A must-read for those interested in (conceptual) modelling!
The book “The What and How of Modelling Information and Knowledge”, written by C. Maria Keet, caught my attention right in its preface: “One may wonder why even bother with a book about modelling when there are the large language models with apps like ChatGPT that are claimed to be taking over the world by storm. Among others, they don’t make you understand stuff. Modelling does.” Indeed, before writing this commentary, I decided to use the knowledge from the book itself and create a mind map (discussed in Chapter 2) to structure my thoughts. Notably, I managed to write this text much faster and easier after investing just a few minutes of my time. Let me say: it really works! Modelling does make you understand stuff.
Reading this book reminded me of one of my favourite cartoons once presented to me by my supervisor. The cartoon describes four stages of the learning trajectory. The first stage is unconscious incompetence, which is when you do not know what you do not know. The second is conscious incompetence, which is when you know what you do not know - also known as the “AHA!” or awareness part, where the learner realises the possibilities opened up by the new learning subject. Third and fourth are conscious and unconscious competence, which occur when you know what you know, and when you have so much practice with a skill that it has become “second nature”, respectively. Even though I have been involved in the world of modelling and ontologies since my Bachelor’s around 2016, this book surprised me with several “AHA!” moments. Therefore, the book is a testament to an enduring truth: there is always something new to learn, no matter your background.

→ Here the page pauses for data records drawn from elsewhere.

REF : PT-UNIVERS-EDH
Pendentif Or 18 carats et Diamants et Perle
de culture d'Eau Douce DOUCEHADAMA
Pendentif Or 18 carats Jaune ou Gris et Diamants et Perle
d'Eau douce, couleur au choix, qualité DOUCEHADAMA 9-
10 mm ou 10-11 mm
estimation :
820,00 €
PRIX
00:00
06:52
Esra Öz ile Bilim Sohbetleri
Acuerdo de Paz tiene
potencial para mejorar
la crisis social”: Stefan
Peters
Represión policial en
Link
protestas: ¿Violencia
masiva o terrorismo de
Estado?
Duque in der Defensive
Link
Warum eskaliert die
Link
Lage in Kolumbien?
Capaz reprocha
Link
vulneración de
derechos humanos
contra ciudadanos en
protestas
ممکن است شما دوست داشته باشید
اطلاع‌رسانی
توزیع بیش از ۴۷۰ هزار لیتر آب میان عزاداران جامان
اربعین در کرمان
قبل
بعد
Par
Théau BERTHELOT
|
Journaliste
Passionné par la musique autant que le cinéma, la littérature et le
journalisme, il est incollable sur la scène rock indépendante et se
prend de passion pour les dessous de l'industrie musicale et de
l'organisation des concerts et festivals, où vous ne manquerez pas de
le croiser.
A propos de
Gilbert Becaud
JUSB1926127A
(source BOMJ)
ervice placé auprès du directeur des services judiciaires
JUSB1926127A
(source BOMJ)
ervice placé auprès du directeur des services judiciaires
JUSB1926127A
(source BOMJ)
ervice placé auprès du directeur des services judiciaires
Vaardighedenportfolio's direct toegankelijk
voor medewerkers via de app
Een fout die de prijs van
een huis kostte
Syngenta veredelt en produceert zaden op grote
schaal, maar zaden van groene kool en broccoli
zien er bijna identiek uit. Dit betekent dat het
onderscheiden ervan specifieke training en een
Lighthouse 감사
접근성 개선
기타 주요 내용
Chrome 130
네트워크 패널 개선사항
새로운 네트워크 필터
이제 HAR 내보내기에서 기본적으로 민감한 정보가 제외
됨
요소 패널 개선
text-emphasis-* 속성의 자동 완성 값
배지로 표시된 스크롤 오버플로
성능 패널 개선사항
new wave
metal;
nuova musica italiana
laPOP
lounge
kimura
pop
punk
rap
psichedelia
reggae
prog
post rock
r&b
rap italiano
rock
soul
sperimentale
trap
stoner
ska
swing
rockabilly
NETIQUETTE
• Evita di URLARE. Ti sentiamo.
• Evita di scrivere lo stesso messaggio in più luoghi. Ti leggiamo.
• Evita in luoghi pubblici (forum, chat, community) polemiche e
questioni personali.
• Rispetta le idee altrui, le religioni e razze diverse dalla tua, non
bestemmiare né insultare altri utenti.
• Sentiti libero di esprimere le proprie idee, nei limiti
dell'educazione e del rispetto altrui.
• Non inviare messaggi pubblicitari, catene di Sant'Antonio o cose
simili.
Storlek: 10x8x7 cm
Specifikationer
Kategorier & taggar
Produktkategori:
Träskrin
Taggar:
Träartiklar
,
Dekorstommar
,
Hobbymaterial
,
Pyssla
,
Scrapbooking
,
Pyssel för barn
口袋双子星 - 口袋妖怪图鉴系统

I appreciate how the author establishes the book’s scope clearly from the beginning. Maria dives right into the topic from the first chapter, clearly outlining the goals and motivation of the book. This clarity is particularly welcome at a time when the term ‘model’ is used to describe so many things, both scientifically and non-scientifically. Maria takes the sensible step of defining the specific type of models she explores and the kind of content the reader can expect: “This book is about a different type of modelling, an activity that is not an end in itself merely to creativity, but one that has a model as concrete output emanating from the act of modelling. […] What is a model in the sense we’ll use it in this book? It’s an abstraction, idealisation, approximation or simplification of reality […], or of our best understanding of reality we can attain.”
Following the introductory chapter, the author essentially takes the reader by the hand and leads them through a structured learning journey, which “covers five principal declarative modelling approaches to model information and knowledge for different, yet related, purposes. [She] starts with entry-level mind mapping, proceeds to biological models and diagrams, onward to conceptual data models in software development, and from there to ontologies in Artificial Intelligence and all the way to Ontology in philosophy.” This journey is taken with a very realistic and unbiased perspective, where the benefits of each approach are contrasted with their downsides and limitations. Maria employs clear and simple language to describe modelling procedures and methods, all accompanied by clear illustrations. She also includes some interesting tips for modelling (some rarely found in academic papers). I found these tips to be very useful, especially for beginners.
One aspect I found lacking in the book is a more substantial focus on evaluation. While Maria offers valuable insights into the evaluation of the artefacts produced, I believe that a deeper exploration of evaluation methods would have greatly enriched the text. I am pretty sure Maria has a lot to say about the evaluation of models as well, and she probably had good reasons not to include this topic in this book.
Most importantly, the book is very enjoyable to read. The examples throughout the text are fun and thought-provoking. It was interesting and engaging to read about Maria’s own experience, and also more about the broader history of modelling and ontologies. This book is highly recommended for people with any level of expertise, from novices (as the book is not too technical to scare you away) to advanced modellers (the book is not oversimplified either). If you are new to the topic of modelling, then the book will help you create your modeller mindset. As Maria says in Chapter 8: “more and better modelling […] may get you ahead of those who don’t, thanks to the focus and more systematic domain analysis to structure content, ideas, and theories.” If you are an expert in modelling, then I hope that this book will allow you to revisit the basics, learn something new from the fun examples and interesting use cases and, perhaps, inspire new insights for future research.